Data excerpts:
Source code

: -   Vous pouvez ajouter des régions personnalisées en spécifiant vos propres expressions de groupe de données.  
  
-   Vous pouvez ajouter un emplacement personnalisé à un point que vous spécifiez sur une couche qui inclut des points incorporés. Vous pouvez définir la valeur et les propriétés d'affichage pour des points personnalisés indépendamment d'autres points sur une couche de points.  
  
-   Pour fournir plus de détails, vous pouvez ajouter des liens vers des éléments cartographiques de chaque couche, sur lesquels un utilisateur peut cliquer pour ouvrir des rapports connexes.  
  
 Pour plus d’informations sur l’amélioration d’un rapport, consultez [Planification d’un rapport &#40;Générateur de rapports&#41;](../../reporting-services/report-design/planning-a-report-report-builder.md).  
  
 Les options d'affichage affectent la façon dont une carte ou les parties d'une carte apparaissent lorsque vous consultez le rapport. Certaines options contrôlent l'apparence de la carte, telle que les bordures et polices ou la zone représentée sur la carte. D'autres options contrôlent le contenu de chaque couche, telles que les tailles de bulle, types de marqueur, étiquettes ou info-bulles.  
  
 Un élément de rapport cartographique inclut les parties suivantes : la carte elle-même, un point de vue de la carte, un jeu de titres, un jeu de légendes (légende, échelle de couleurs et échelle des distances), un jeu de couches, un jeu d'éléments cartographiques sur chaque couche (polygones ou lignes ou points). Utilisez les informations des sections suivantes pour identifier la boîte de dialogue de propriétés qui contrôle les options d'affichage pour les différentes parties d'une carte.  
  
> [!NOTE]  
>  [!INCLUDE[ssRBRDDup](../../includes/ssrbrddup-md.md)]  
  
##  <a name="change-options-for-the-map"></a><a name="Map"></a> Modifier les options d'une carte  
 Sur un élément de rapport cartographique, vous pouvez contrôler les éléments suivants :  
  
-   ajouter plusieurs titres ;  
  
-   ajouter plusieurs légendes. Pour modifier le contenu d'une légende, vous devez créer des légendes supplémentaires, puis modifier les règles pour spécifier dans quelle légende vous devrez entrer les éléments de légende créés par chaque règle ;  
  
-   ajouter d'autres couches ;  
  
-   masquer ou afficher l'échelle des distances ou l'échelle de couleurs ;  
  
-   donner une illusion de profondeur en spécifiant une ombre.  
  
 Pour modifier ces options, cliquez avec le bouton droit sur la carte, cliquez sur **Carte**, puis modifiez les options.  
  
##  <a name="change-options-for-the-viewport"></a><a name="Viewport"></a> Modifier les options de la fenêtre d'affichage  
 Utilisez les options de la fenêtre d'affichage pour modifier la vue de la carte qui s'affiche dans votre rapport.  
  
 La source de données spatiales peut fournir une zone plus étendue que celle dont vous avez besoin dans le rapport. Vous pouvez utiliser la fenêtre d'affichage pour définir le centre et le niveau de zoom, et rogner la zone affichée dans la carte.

Problem requirements: Set down, exactly as they appear above, all lines from the one that has "Pour modifier ces" down to the one that has "Modifier les options de la fenêtre d'affichage", including those two and no others.

Exercise answer:
 Pour modifier ces options, cliquez avec le bouton droit sur la carte, cliquez sur **Carte**, puis modifiez les options.  
  
##  <a name="change-options-for-the-viewport"></a><a name="Viewport"></a> Modifier les options de la fenêtre d'affichage  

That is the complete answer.